Consequently, I don't think that during our cycle, people understood just how hard it all was. So I'm slowing getting back to my point...my parents and MIL have been great since our cycle and I had a heart-to-heart with my mom and am now really getting the support and love I need. Which is huge! My older sister, who amazingly, graciously, selflessly offered up her eggs at the end of our canceled cycle like it was just no big thing, is now going through IUI to have her first baby with her husband and I'm glad that I'm (unfortunately) able to relate to her. But my friends have been a big disappointment.

It doesn't help that my best friend is currently pregnant. She was very cautious when she broke the news and I am happy for her. Her situation has no bearing on mine; I know (more than most) how strong the desire to have a baby can be; yada yada.
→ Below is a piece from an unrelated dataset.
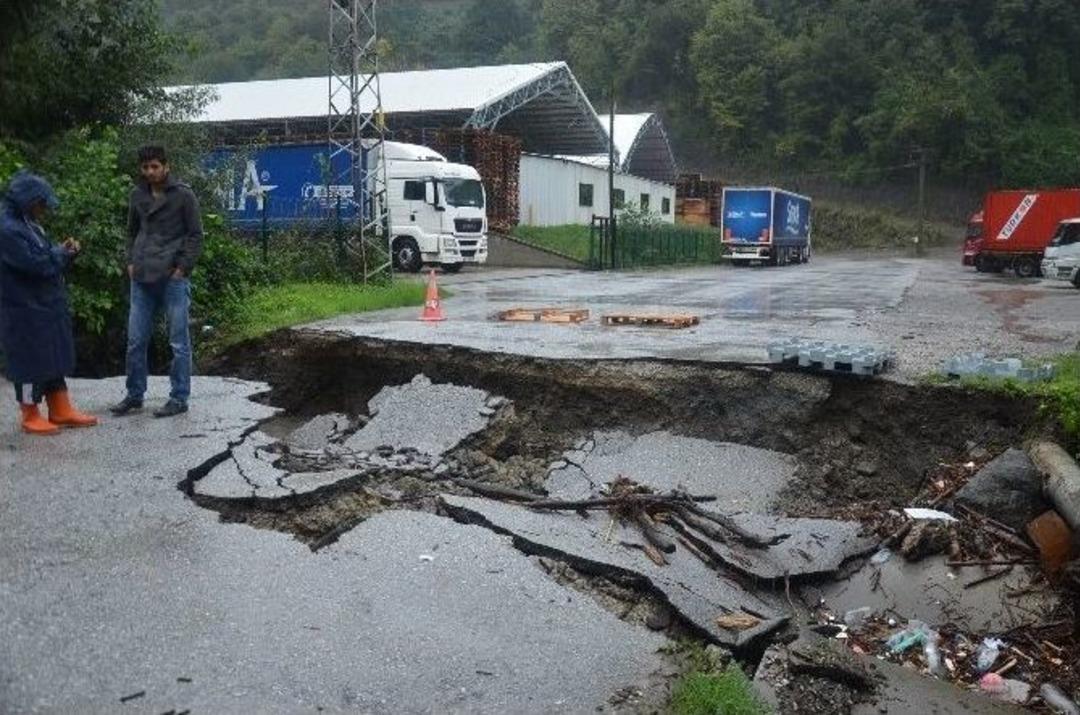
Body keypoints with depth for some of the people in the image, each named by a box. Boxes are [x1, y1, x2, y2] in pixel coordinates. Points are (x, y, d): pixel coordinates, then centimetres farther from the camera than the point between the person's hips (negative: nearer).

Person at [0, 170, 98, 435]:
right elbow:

But after one conversation about how I was thinking DH and I could live childfree (our new puppy was filling our lives, etc.) -- and you all know how your thoughts on everything change on like, an hourly basis -- I honestly think she thinks I'm over the whole infertility thing. I've attempted to engage her again, share with her that we're seeing a counselor, etc. -- I get nothing. And it's frustrating how much this strife is filling my head. Her baby shower lasted almost 4 hours...seriously, one of the longest showers ever! And I was a good sport, playing games, oohing and ahhing -- and I meant it. I just wanted one recognition of how hard it maybe was for me and a thank you. But I didn't get it. Oh, do I sound like a brat?! I just feel abandoned. And I think she feels abandoned too. But if she could be more accepting of my situation, I would be of hers.

My blog name seems ironic to me today -- a few days after I created the blog. "Making peace." How I would love to. Some days I feel more successful than others. But my gosh, that's what I really want. I want to get back to the carefree days of my newlywed-hood. When my head wasn't filled with these tough decisions and medical worries and unknowns in the future...

2 comments:

One View said...

Hi just wanted to say Hi and thank you for stopping by my blog. I'm so sorry for all you've been through. Everything you described, I've felt all those same things. IF is so hard for others to grasp unless you've walked in our shoes. People have the best of intentions but they will never truly understand our pain. I've had many friendship challenges as well and the hardest has been with my older sister who has 3 kids. Just wanted to let you know that you're not alone and I know how hard and lonely it can be. I'm surrounded by people who can get pregnant easily while I've had to struggle through so much. You're so brave to have gone to your friends shower. It got so hard for me, I allowed myself to say NO to anything baby related or I don't think i could have made it through my last two years. Counselling has helped and also blogging and getting my feelings have helped sort through my pain as well. Hugs to you.